Just last week, I spent a few days going through the source code for Galaxy (a bioinformatics tool) since the documentation was almost non-existent. I'm pretty sure I looked over a number of bugs and security vulnerabilities and didn't catch them. For problems I did see, I don't have the time or resources to propose and execute fixes. And this is a tool that people are using in clinical applications.

It's easy to repeat sweeping claims about open source, but I'd like to see some real data to back up the common claims made to support open source over commercial tools.

-Chris

Comment Re:not entirely false (Score 1) 394

I don't have mod points today, so I'll reply and add some more supporting material. The parent's point on reliability is dead on.

When it comes to cost, we've done a lot of market research and internal analysis on the actual costs of basing a business on open source. When properly accounted for, open source can be much costlier than closed source alternatives. The basic reason is simple: open source software stacks take time to maintain.

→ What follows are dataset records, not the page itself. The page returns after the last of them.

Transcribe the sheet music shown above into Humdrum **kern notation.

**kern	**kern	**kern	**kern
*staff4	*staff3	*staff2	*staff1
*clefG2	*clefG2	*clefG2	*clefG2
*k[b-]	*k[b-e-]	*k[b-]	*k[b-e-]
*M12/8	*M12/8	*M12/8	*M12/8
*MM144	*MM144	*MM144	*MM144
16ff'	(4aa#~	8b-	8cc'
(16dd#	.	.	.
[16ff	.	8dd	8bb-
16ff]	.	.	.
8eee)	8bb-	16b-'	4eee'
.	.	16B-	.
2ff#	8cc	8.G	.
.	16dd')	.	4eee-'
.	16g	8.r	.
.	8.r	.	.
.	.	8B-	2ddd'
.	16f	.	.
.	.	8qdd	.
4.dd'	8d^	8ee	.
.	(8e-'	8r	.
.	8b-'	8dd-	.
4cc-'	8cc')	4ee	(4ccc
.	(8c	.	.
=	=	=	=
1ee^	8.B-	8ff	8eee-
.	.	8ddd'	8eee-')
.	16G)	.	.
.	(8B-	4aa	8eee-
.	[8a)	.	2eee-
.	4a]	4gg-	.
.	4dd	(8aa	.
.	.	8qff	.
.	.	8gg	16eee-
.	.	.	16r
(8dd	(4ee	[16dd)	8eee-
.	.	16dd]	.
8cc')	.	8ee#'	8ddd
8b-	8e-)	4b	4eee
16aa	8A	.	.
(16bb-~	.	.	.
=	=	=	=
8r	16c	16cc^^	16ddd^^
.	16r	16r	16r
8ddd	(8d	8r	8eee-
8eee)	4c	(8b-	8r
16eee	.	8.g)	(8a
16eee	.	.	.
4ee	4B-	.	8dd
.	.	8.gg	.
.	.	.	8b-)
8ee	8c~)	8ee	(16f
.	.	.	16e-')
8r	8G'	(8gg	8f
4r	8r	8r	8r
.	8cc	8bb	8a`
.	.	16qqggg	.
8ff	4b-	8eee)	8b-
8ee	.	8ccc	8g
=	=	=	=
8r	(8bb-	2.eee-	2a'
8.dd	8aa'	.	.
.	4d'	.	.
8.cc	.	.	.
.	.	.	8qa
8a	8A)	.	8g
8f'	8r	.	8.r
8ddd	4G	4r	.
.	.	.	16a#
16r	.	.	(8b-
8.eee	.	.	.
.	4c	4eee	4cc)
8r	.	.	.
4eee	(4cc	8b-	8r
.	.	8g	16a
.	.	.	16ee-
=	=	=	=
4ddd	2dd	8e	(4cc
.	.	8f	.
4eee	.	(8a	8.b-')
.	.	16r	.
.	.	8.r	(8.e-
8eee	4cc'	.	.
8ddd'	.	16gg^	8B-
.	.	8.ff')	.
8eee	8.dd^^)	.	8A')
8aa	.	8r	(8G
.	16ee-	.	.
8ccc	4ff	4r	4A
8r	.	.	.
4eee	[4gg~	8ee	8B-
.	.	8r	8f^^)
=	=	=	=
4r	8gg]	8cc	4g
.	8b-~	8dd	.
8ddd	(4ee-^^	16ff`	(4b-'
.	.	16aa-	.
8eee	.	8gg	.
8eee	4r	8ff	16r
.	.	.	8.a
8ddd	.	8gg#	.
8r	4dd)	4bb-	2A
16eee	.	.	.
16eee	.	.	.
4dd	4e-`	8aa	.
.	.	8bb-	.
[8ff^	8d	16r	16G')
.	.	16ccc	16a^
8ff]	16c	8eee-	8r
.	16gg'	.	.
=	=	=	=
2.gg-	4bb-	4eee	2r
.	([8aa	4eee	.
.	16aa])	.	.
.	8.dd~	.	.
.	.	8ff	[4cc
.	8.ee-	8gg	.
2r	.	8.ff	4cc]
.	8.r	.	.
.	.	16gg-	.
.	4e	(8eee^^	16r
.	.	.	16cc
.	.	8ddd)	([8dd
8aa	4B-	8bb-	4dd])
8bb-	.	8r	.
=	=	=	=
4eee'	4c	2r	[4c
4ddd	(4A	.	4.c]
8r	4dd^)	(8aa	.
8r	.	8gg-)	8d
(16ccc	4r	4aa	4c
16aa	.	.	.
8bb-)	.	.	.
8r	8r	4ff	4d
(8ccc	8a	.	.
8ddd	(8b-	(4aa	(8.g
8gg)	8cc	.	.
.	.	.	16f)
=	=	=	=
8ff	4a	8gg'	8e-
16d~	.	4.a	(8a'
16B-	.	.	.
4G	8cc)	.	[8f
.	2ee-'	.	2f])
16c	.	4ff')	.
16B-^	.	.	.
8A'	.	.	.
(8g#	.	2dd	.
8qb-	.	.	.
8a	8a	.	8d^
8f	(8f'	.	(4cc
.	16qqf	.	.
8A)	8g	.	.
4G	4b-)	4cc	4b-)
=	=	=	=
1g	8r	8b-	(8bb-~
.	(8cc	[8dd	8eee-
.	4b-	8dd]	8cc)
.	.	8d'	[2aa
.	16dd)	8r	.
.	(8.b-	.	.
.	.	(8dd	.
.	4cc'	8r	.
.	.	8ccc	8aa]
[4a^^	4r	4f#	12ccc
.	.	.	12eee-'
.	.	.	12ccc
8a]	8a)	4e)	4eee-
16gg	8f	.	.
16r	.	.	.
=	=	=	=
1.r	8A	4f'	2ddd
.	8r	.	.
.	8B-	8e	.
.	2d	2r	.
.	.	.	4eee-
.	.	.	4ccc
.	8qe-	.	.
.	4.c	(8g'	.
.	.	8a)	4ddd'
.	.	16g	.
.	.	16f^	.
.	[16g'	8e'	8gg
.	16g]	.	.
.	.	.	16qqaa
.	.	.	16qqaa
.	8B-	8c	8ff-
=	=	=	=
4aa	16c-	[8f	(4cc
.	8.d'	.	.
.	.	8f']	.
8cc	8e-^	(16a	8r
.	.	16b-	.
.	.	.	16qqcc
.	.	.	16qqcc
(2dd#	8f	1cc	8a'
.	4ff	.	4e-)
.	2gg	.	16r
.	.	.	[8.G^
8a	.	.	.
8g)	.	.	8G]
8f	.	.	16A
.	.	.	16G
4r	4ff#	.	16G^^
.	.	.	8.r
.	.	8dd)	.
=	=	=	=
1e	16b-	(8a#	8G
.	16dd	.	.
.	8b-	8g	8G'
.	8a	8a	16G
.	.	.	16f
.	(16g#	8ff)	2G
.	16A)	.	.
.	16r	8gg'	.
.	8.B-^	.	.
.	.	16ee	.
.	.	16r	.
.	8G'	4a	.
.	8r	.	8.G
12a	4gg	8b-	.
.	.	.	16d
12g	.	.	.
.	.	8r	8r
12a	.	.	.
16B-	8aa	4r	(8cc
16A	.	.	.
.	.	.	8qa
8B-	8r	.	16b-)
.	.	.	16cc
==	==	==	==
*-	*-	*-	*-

Most organizations that use open source software have full time people dedicated to maintaining the software, just like organizations that use closed source software. However, in open source shops, the internal developers/analysts/etc (the _users_ of the software) also must maintain the software. This is where the hidden costs of open source lie. In many cases, using open source software forces everyone to become a developer, or at least a sys admin, whether they want to or not.

If someone's primary job is to analyze data for a business, they should spend most of their time either performing analysis, sharing results, or furthering their analysis skills. Instead, we've seen analysts (I work in genomics) that use open source software spend up to 80% of their time just maintaining their tools and working around limitations imposed by them. When commercial tools are available that perform the same function but without the hassle, few open source advocates will even consider them, even if the cost is significantly less than the cost of the time they spend messing with open source tools.

Oracle's probably not the best company to be leading this conversation, but it's important enough that the software community should engage in it. There was a time when commercial and open source solutions coexisted peacefully. It'd be nice to see some balance return.